Professor Rebecca Duclos, PhD
Professor, Art History

Office: |
S-EV 3823
Engineering, Computer Science and Visual Arts Integrated Complex, 1515 St. Catherine W. |
Phone: | (514) 848-2424 ext. 5612 |
Email: | rebecca.duclos@concordia.ca |
A life between academe and artists
I came to Concordia in 2010 as part-time faculty in Studio Arts and then returned in 2015 as Dean of the Faculty of Fine Arts. In the interim years, I was Graduate Dean at the School of the Art Institute of Chicago. Some years prior, I was the Director of the MFA program at the Maine College of Art, one of the earliest low residency, interdisciplinary MFAs in America. As a dual citizen, I have moved between America and Canada for academic positions over the years, but my heart and my ancestry is decidedly located in the North.
I have enjoyed a serpentining career that has toggled between academe and the cultural sphere, with “off book” forays into archaeology, sheep herding, and chefing. Long gaps, late life degrees, and living abroad have characterized my path. I hold a PhD in Art History and Visual Culture from the University of Manchester UK and an MA in Museum Studies from the University of Toronto. My undergraduate degrees are in Classical Studies and Near Eastern Archaeology (also U of T), and Art Education (York University). I am also recently certified as a death doula through the University of Vermont USA. I am always still learning!
Throughout my years of study—which were interrupted for travel and work in the cultural sector—I was fortunate to have wonderful support from the Banff Centre for the Arts, Concordia’s Gail and Stephen A. Jarislowsky Institute for Studies in Canadian Art, the Cultural Theory Institute and the Centre for Museology at the University of Manchester in England, and the Getty Research Institute in the States. I will always be thankful for funding I received over the years from the American Association of University Women, the Social Sciences and Humanities Research Council of Canada, Arts Council England, and the Canada Council.
Prior to my teaching and administrative work back in Canada, I lived, worked, and studied away for a number of years. I taught in Museum Studies, Art History, and Studio Art departments at Deakin University AUS, the University of Manchester, and Manchester Metropolitan University UK, respectively. Between my Masters and PhD degrees, I held institutional appointments at the McMichael Canadian Art Collection, the Design Exchange, the Textile Museum of Canada, and The Manchester Museum.
I long for the days when I was an independent curator working on projects either solo, or as a collaborative duo with my now husband, artist David K. Ross.
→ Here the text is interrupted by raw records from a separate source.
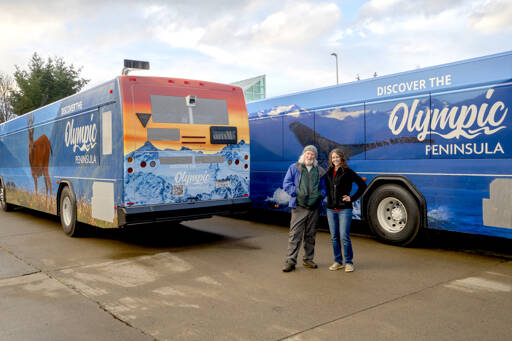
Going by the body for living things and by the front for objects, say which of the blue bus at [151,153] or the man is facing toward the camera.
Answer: the man

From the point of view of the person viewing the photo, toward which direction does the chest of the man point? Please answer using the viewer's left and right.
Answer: facing the viewer

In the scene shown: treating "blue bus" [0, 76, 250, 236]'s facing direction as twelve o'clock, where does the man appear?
The man is roughly at 6 o'clock from the blue bus.

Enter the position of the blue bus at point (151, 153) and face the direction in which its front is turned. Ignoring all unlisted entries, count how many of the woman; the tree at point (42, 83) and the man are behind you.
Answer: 2

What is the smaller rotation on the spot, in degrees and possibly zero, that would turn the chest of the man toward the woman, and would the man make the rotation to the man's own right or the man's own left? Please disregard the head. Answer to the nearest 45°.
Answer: approximately 90° to the man's own left

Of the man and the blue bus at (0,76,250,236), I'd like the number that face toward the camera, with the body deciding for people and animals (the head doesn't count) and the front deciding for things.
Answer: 1

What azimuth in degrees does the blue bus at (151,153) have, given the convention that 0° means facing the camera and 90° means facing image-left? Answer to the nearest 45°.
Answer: approximately 135°

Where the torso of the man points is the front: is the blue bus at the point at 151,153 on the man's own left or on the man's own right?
on the man's own right

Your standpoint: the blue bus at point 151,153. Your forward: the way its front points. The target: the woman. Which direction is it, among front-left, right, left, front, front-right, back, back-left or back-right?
back

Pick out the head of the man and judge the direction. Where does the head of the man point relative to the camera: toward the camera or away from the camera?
toward the camera

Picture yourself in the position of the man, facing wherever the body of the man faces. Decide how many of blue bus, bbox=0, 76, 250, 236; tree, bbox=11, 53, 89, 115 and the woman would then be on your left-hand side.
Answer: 1

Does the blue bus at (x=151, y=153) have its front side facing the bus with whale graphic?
no
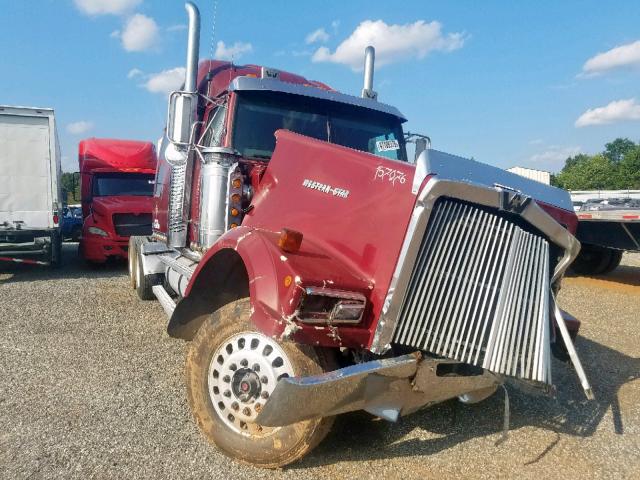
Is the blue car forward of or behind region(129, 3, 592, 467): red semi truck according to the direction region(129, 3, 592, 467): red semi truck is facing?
behind

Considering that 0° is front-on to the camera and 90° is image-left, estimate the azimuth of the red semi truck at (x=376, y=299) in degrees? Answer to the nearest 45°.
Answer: approximately 315°

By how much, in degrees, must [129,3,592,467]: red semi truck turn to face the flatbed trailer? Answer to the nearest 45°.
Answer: approximately 90° to its left
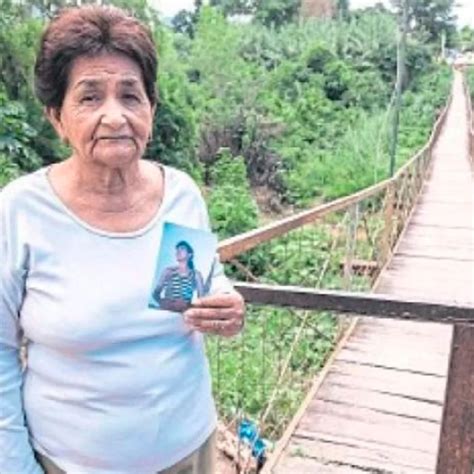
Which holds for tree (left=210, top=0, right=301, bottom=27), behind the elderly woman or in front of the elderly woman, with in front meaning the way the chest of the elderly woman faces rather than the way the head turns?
behind

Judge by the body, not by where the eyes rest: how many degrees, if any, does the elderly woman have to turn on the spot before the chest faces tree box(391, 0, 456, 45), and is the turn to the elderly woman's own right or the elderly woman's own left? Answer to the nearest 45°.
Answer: approximately 135° to the elderly woman's own left

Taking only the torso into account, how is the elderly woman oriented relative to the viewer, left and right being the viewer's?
facing the viewer

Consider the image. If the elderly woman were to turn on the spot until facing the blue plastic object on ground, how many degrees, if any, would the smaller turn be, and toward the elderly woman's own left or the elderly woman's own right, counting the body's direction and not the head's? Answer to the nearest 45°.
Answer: approximately 180°

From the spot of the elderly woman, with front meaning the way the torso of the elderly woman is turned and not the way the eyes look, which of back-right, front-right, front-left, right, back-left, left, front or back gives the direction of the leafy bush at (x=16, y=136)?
back

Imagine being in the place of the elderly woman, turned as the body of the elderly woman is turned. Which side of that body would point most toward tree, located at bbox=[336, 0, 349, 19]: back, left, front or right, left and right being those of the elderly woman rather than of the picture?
back

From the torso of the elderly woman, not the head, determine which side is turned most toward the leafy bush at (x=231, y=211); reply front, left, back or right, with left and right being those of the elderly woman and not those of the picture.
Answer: back
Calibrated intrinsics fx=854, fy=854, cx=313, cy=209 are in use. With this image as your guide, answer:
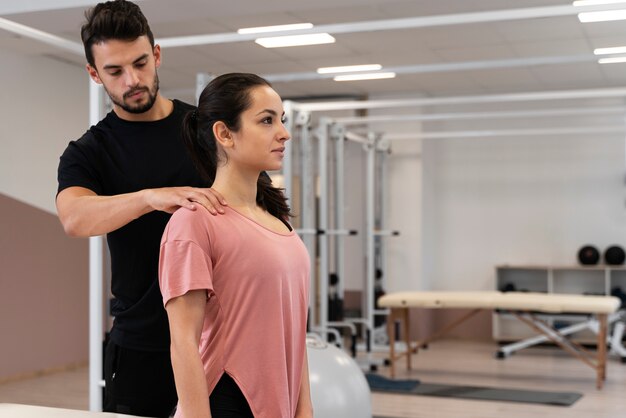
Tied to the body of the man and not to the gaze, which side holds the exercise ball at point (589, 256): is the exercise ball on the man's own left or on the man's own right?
on the man's own left

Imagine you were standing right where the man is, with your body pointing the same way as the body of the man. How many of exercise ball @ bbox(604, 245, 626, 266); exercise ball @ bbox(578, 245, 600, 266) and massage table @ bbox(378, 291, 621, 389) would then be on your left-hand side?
3

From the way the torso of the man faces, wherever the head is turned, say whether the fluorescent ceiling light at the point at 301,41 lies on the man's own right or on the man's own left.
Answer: on the man's own left

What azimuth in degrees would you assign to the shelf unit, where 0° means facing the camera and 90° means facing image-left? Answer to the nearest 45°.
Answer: approximately 0°

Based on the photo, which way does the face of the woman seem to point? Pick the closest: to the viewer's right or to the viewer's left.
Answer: to the viewer's right

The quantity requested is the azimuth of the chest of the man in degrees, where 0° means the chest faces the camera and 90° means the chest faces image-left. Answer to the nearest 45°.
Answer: approximately 315°

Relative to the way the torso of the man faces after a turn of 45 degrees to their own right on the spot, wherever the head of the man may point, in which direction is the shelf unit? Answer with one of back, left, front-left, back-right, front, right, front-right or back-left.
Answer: back-left

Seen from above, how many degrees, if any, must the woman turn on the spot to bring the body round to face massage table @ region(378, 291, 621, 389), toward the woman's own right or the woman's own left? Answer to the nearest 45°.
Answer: approximately 90° to the woman's own left

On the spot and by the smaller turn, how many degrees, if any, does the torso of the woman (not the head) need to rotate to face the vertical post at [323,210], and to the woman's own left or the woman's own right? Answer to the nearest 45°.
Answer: approximately 135° to the woman's own left
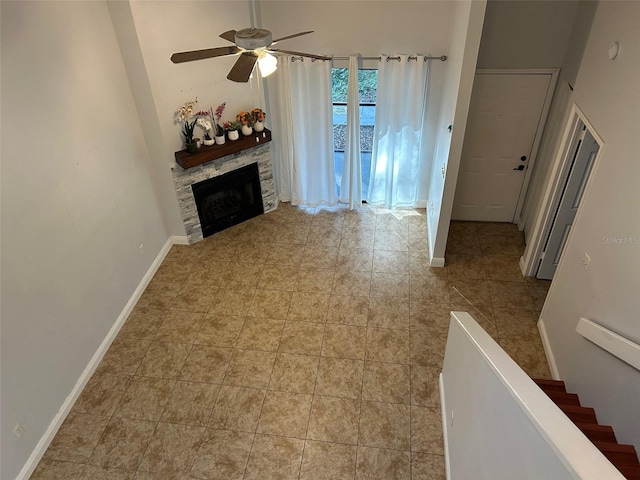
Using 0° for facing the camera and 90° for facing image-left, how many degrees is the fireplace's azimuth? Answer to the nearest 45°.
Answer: approximately 315°

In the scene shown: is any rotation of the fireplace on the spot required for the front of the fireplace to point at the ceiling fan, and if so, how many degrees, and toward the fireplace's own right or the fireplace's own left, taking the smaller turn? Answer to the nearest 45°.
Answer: approximately 45° to the fireplace's own right

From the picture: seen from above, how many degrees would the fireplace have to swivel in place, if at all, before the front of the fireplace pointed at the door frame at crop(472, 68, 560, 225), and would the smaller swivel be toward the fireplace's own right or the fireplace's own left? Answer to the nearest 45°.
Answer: approximately 45° to the fireplace's own left
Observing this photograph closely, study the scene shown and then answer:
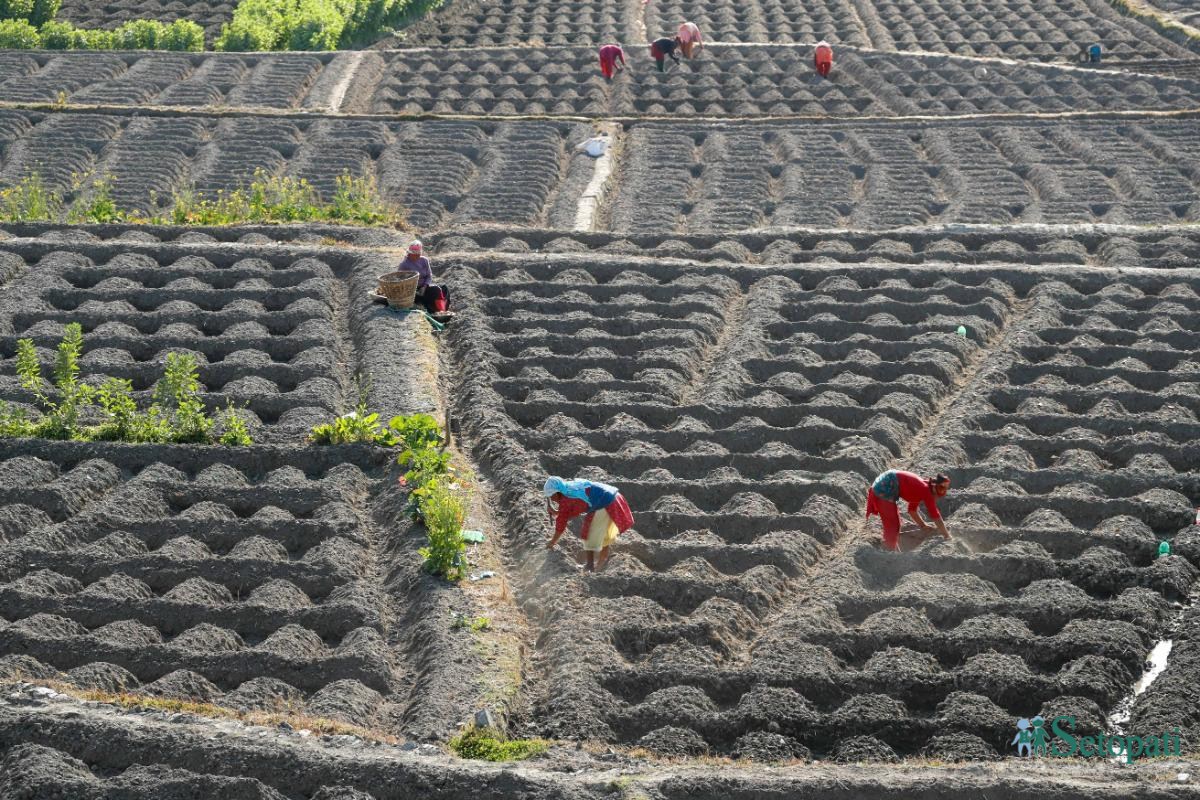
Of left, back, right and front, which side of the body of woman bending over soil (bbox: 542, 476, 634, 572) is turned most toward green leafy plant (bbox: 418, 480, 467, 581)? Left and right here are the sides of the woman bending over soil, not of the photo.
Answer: front

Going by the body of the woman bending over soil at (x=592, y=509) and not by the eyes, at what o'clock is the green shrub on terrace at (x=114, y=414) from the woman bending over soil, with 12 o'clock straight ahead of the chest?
The green shrub on terrace is roughly at 1 o'clock from the woman bending over soil.

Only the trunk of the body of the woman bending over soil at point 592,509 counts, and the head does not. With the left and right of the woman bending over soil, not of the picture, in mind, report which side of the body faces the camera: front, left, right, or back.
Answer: left

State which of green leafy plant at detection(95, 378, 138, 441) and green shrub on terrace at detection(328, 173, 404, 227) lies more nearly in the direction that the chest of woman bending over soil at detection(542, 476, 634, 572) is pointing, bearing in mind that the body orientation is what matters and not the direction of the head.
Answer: the green leafy plant

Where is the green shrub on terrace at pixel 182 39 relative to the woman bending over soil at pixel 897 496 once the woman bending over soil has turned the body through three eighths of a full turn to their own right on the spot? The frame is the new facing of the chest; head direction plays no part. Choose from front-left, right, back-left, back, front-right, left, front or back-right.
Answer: right

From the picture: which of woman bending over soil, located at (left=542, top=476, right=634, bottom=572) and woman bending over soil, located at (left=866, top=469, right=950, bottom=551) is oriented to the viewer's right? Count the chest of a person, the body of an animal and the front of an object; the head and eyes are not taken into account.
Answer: woman bending over soil, located at (left=866, top=469, right=950, bottom=551)

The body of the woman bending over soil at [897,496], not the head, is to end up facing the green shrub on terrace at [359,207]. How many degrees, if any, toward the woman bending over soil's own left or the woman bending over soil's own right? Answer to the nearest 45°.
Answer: approximately 135° to the woman bending over soil's own left

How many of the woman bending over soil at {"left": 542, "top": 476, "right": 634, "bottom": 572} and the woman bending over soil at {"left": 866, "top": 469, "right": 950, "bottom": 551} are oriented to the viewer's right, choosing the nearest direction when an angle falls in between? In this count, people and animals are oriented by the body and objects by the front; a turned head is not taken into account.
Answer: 1

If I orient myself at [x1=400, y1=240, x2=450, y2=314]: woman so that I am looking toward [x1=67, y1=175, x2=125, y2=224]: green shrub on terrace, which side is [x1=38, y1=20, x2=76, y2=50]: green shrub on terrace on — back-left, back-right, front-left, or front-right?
front-right

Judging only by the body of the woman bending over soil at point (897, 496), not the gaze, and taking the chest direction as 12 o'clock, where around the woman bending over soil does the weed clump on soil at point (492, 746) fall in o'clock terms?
The weed clump on soil is roughly at 4 o'clock from the woman bending over soil.

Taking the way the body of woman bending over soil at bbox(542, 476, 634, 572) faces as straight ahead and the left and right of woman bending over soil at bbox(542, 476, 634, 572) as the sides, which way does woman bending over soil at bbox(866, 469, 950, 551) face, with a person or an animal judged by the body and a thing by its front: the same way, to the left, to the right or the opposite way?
the opposite way

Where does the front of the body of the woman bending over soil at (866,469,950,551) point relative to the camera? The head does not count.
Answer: to the viewer's right

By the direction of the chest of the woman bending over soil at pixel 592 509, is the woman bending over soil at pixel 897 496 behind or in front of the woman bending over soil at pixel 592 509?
behind

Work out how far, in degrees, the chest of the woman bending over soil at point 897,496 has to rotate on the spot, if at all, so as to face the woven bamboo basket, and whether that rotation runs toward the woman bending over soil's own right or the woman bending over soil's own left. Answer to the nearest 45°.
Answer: approximately 135° to the woman bending over soil's own left

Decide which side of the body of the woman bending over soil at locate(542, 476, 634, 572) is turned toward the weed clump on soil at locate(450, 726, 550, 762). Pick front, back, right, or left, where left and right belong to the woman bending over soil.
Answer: left

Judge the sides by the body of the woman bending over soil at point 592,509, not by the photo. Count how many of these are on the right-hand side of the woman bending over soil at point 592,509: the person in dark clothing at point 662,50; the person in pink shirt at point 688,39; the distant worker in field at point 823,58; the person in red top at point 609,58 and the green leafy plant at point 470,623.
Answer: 4

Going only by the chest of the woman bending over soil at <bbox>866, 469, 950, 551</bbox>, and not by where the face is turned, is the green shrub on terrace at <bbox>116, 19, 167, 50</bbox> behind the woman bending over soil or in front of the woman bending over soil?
behind

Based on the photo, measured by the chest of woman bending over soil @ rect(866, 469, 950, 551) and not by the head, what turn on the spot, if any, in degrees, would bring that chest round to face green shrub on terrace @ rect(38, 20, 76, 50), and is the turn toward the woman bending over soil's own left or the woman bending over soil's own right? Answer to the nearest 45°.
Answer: approximately 135° to the woman bending over soil's own left
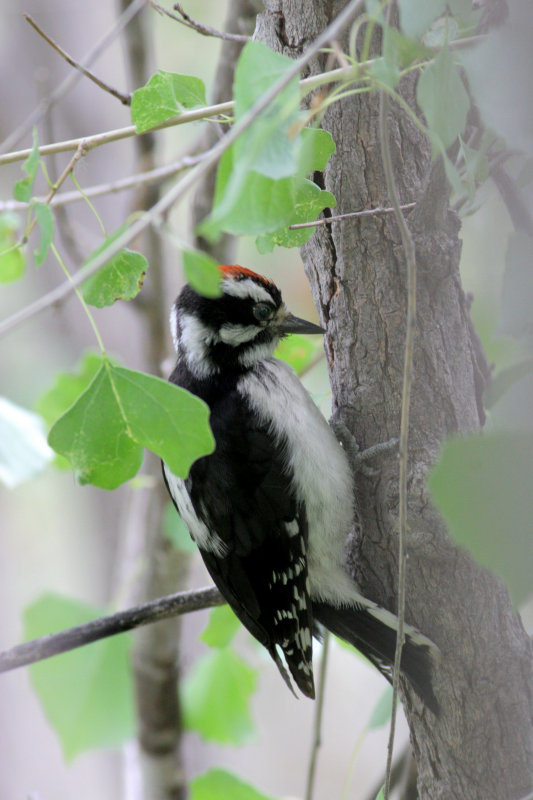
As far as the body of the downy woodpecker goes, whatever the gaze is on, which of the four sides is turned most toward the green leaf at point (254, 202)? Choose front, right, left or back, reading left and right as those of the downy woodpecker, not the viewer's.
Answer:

A decade of works include the “Manchester Letherium” at Cornerhouse UK, “As Much as Possible in the Time and Space Allotted” at Concordia’s Leonard and Bina Ellen Art Gallery, “Voir/Noir” at the Musée d'art de Joliette QC, “Magnify” at the ICA at Maine College of Art USA, and two projects with Montreal’s artist-run spaces Articule--“Telepathic Drawing Session”-- and Skol, “In this lack of containment lies a danger but also a power.” Past publications include essays on artists Peter Cripps, Mike Nelson, Janet Cardiff, George Bures Miller, Lyne Lapointe & Martha Fleming, Gisele Amantea, Leah Garnett, Arnaud Maggs, and Spring Hurlbut.
Three of the most important passions I pursue presently are my work as a Representative Board Member for the European League of Institutes of Art (ELIA), my commitment to the Dying with Dignity movement, and my longstanding involvement with the greyhound rescue community (seven hounds later, and counting).

Teaching activities
ARTH 298 Museological Modes: critical interventions through objects and architectures
Museological Modes is an intensive introduction to key concepts, challenges, and practices that have characterized museological discourse and interventionist action in cultural institutions over the past fifty years. Although the course is structured around select curatorial and artistic projects identified within the genre of “institutional critique,” the thrust is, in fact, to engage in interpretive re-readings of projects through historical, theoretical, and critical narratives which exist for the most part outside the field of Museum Studies. Of interest to subversive scholars, critical cultural workers, and intellectual interventionists, Museological Modes will incorporate case study analyses, but also live conversations with practitioners and hands-on workshops in interpretive programming and exhibition design
ARTH 633C: The Place of Embedded Art Writing
This seminar takes advantage of our place amongst nine vibrant Fine Arts departments where creative production happens on a vast scale daily. The course brings emerging art historians, curators, writers, and critics directly into spaces of production and fabrication, rehearsal and experimentation at Concordia. We will not only produce work alongside creative practitioners whom we find in our midst, but will also look at other experiences of “embeddedness” as described by journalists, ethnographers, geographers, and zoologists in the field. This is a course for students who would like to develop their own approach to art writing—new ways to capture and compose, observe and articulate—in order to formulate a distinct voice through live interaction and critical conversation with peer practitioners.